Document section
#####

The Congressional Budget Office scored the deal they ultimately reached at just over $2 trillion and S&P, perhaps feeling locked into its threat, made good on it.

The implication, to borrow from the Vice President, is that $2 trillion worth of deficit spending over ten years is a BFD.

But as Treasury Department officials, including Secretary Tim Geithner, have been angrily pointing out since Friday night, S&P’s original analytical justification for the downgrade included a $2 trillion error, exaggerating U.S. deficits over the same 10 year window.

Geithner himself said, “[t]hey’ve shown a stunning lack of knowledge about basic U.S. fiscal budget math. And I think they drew exactly the wrong conclusion from this budget agreement.”

Most reports have simply alluded to the error without explaining it. But here, according to Treasury officials, is what actually happened.

#####

Problem set
1. In the passage on the S&P downgrade, how large was the error in S&P's original analytical justification for the downgrade?
2. From the passage on the S&P downgrade, return the text between "The implication, to" and "10 year window.", inclusive.

Provided data

#####

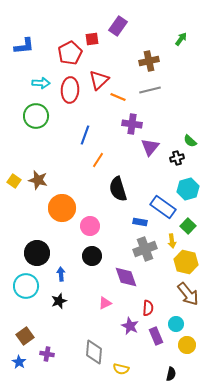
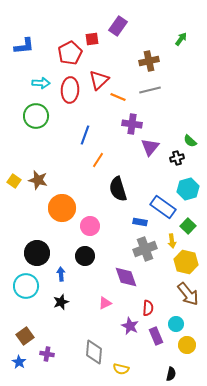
black circle at (92, 256): moved 7 px left
black star at (59, 301): moved 2 px right, 1 px down
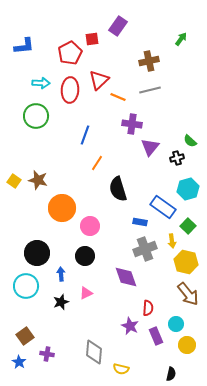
orange line at (98, 160): moved 1 px left, 3 px down
pink triangle at (105, 303): moved 19 px left, 10 px up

#####

Task-by-task outputs
1. $2 trillion, which exaggerated U.S. deficits over the 10-year window.

2.
The implication, to borrow from the Vice President, is that $2 trillion worth of deficit spending over ten years is a BFD.

But as Treasury Department officials, including Secretary Tim Geithner, have been angrily pointing out since Friday night, S&P’s original analytical justification for the downgrade included a $2 trillion error, exaggerating U.S. deficits over the same 10 year window.